Abstract

Background. Asthma is a common complex disease, associated with chronic inflammation in the airways. Etiology and mechanisms remain elusive. It is known that genetic factors play important roles in the development of asthma. The purpose of this study is to identify if there were novel genetic susceptibility loci for asthma in Taiwanese. The long non-coding RNA, MEG3, is known to be involved in multiple cellular functions and associated with asthma. We hypothesize that genetic variants in MEG3 may be associated with the risk of asthma. 

Methods. We selected 198 asthma patients and 453 healthy controls and genotyped four single nucleotide polymorphisms (SNPs) in MEG3, rs7158663, rs3087918, rs11160608, and rs4081134. Serum MEG3 expression level of these subjects was then measured with a subset of controls. 

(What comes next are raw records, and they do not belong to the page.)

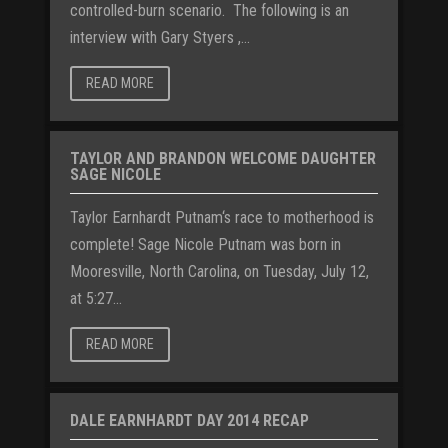
controlled-burn scenario. The following is an
interview with Gary Styers ,...
READ MORE
TAYLOR AND BRANDON WELCOME DAUGHTER
SAGE NICOLE
Taylor Earnhardt Putnam‘s race to motherhood is
complete! Sage Nicole Putnam was born in
Mooresville, North Carolina, on Tuesday, July 12,
at 5:27...
READ MORE
DALE EARNHARDT DAY 2014 RECAP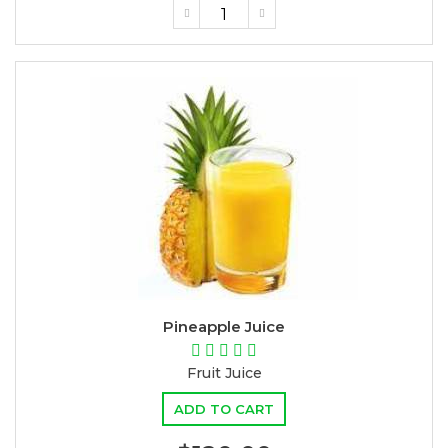
Pineapple Juice
Fruit Juice
ADD TO CART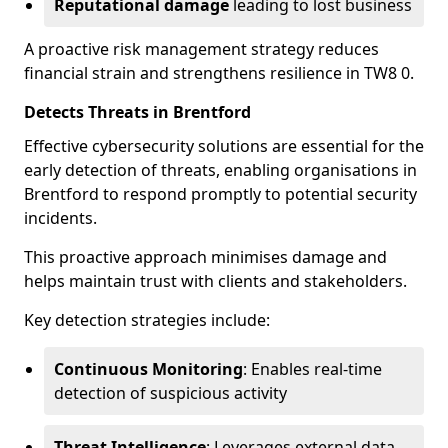
Reputational damage
leading to lost business
A proactive risk management strategy reduces
financial strain and strengthens resilience in TW8 0.
Detects Threats in Brentford
Effective cybersecurity solutions are essential for the
early detection of threats, enabling organisations in
Brentford to respond promptly to potential security
incidents.
This proactive approach minimises damage and
helps maintain trust with clients and stakeholders.
Key detection strategies include:
Continuous Monitoring
: Enables real-time
detection of suspicious activity
Threat Intelligence
: Leverages external data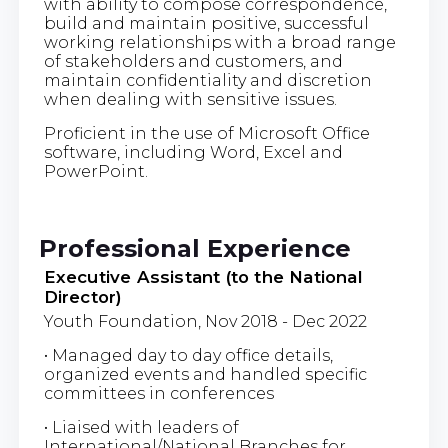
with ability to compose correspondence,
build and maintain positive, successful
working relationships with a broad range
of stakeholders and customers, and
maintain confidentiality and discretion
when dealing with sensitive issues.
Proficient in the use of Microsoft Office
software, including Word, Excel and
PowerPoint.
Professional Experience
Executive Assistant (to the National
Director)
Youth Foundation, Nov 2018 - Dec 2022
• Managed day to day office details,
organized events and handled specific
committees in conferences
• Liaised with leaders of
International/National Branches for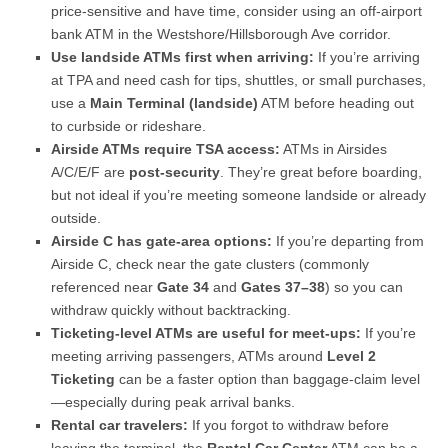
price-sensitive and have time, consider using an off-airport
bank ATM in the Westshore/Hillsborough Ave corridor.
Use landside ATMs first when arriving:
If you’re arriving
at TPA and need cash for tips, shuttles, or small purchases,
use a
Main Terminal (landside)
ATM before heading out
to curbside or rideshare.
Airside ATMs require TSA access:
ATMs in Airsides
A/C/E/F are
post-security
. They’re great before boarding,
but not ideal if you’re meeting someone landside or already
outside.
Airside C has gate-area options:
If you’re departing from
Airside C, check near the gate clusters (commonly
referenced near
Gate 34
and
Gates 37–38
) so you can
withdraw quickly without backtracking.
Ticketing-level ATMs are useful for meet-ups:
If you’re
meeting arriving passengers, ATMs around
Level 2
Ticketing
can be a faster option than baggage-claim level
—especially during peak arrival banks.
Rental car travelers:
If you forgot to withdraw before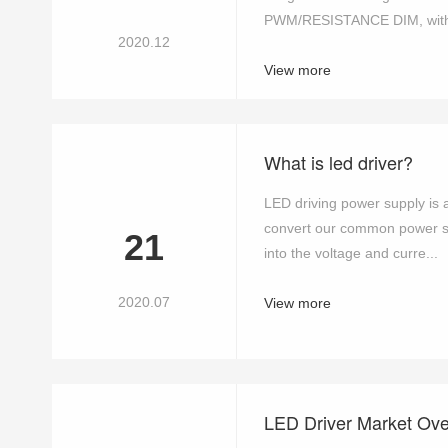
PWM/RESISTANCE DIM, with m
2020.12
View more
What is led driver?
LED driving power supply is a 
convert our common power su
21
into the voltage and curre...
2020.07
View more
LED Driver Market Ov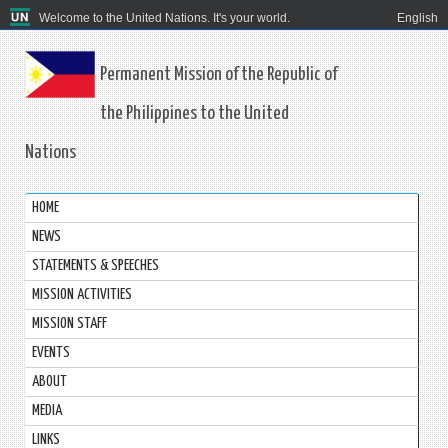
Welcome to the United Nations. It's your world.
English
Permanent Mission of the Republic of
the Philippines to the United
Nations
HOME
NEWS
STATEMENTS & SPEECHES
MISSION ACTIVITIES
MISSION STAFF
EVENTS
ABOUT
MEDIA
LINKS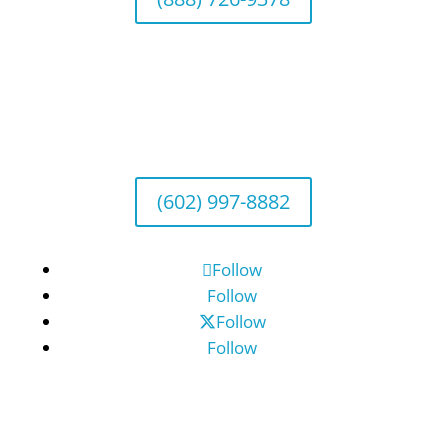
Arizona Office
Wealth Management
1643 E. Bethany Home Road, Phoenix, AZ
85016
(602) 997-8882
Follow
Follow
Follow
Follow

Results. The variant AG and AA genotypes of MEG3 rs7158663 were significantly overrepresented in the patients, compared to the controls (P = 0.0024). The heterozygous variant genotype (AG) was associated with a 1.62-fold (P= 0.0093) increased risk, compared with the wild-type GG genotype, and the homozygous variant genotype (AA) conferred a 2.68-fold (P = 0.003) increased risk of asthma. The A allele was associated with a 1.63-fold increased risk of asthma (P = 0.0004). The AG plus AA genotypes were also associated with worse symptoms (P = 0.0148). Moreover, compared with the GG genotype carriers, the AG and AA genotype carriers had lower serum MEG3 expression level.

Conclusion. MEG3 SNP rs7158663 is a genetic susceptibility locus for asthma in Taiwanese. Individuals carrying the variant genotypes have lower serum MEG3 level and have increased risks of asthma and worse symptoms.